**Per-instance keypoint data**
*** Block opens ***
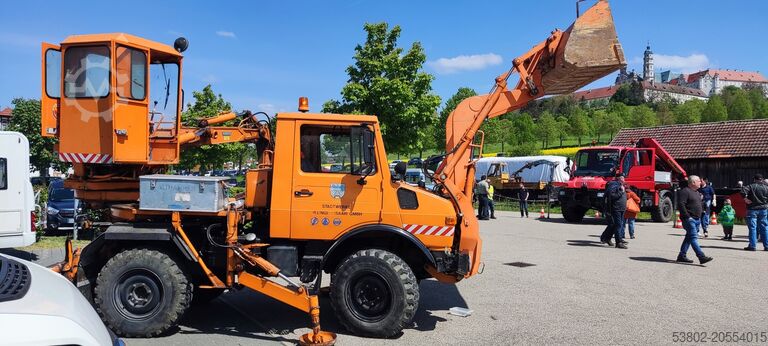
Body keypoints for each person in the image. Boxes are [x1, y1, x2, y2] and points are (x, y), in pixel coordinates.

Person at [676, 175, 714, 264]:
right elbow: (681, 205)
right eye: (698, 181)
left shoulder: (696, 192)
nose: (700, 182)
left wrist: (703, 208)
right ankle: (701, 256)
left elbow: (698, 203)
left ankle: (682, 255)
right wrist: (687, 217)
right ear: (693, 182)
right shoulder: (685, 191)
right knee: (693, 237)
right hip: (689, 219)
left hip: (697, 219)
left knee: (689, 238)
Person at [741, 173, 768, 251]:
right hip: (763, 209)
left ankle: (752, 246)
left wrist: (745, 199)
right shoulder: (766, 187)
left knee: (753, 228)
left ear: (754, 179)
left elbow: (742, 191)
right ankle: (766, 246)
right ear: (762, 179)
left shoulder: (751, 186)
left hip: (752, 209)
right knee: (764, 227)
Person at [600, 172, 627, 249]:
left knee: (615, 225)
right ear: (618, 178)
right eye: (622, 177)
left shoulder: (620, 186)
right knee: (617, 225)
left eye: (623, 177)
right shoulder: (614, 185)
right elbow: (612, 196)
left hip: (621, 208)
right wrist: (621, 191)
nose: (623, 179)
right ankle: (618, 242)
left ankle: (607, 238)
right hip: (616, 208)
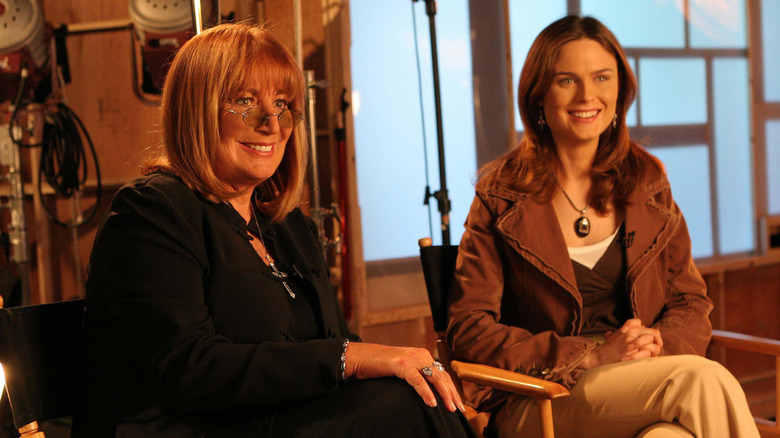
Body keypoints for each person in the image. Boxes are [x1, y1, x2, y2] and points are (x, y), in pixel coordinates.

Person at [74, 23, 473, 438]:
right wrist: (349, 357)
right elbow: (189, 370)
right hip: (190, 429)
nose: (272, 123)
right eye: (245, 101)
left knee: (416, 392)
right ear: (197, 109)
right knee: (406, 408)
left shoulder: (285, 225)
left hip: (279, 422)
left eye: (282, 104)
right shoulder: (152, 212)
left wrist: (376, 361)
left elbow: (336, 341)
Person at [446, 15, 759, 438]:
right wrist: (588, 356)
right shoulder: (501, 195)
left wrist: (655, 343)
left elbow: (690, 301)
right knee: (702, 380)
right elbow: (469, 330)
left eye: (601, 77)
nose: (587, 95)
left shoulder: (647, 181)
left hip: (644, 383)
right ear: (539, 94)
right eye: (566, 81)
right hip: (541, 398)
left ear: (620, 90)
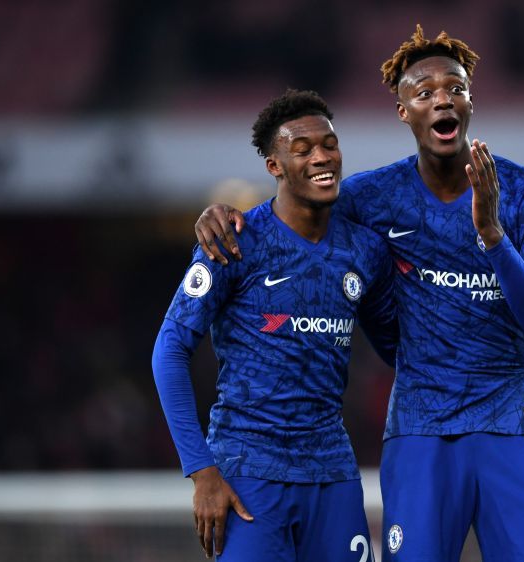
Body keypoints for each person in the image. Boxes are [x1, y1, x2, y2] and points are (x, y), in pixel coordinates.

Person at [193, 26, 524, 562]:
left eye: (455, 87)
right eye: (424, 92)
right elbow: (294, 205)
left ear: (470, 101)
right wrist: (228, 215)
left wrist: (492, 237)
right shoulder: (369, 198)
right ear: (404, 111)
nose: (442, 98)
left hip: (512, 418)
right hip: (422, 426)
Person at [152, 89, 400, 561]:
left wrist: (509, 352)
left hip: (332, 472)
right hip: (248, 472)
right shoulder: (234, 241)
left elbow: (400, 346)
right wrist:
*** Block closes ***
**ABOUT THIS EXERCISE**
The answer is each line from the entries above in which the word "elbow" occurs.

**EXERCISE RESPONSE**
right elbow: (681, 205)
left elbow: (698, 203)
left elbow: (742, 191)
right elbow: (612, 196)
right elbow: (189, 370)
left elbow: (336, 341)
left elbow: (690, 301)
right elbow: (469, 330)
right elbow: (294, 205)
left elbow: (400, 346)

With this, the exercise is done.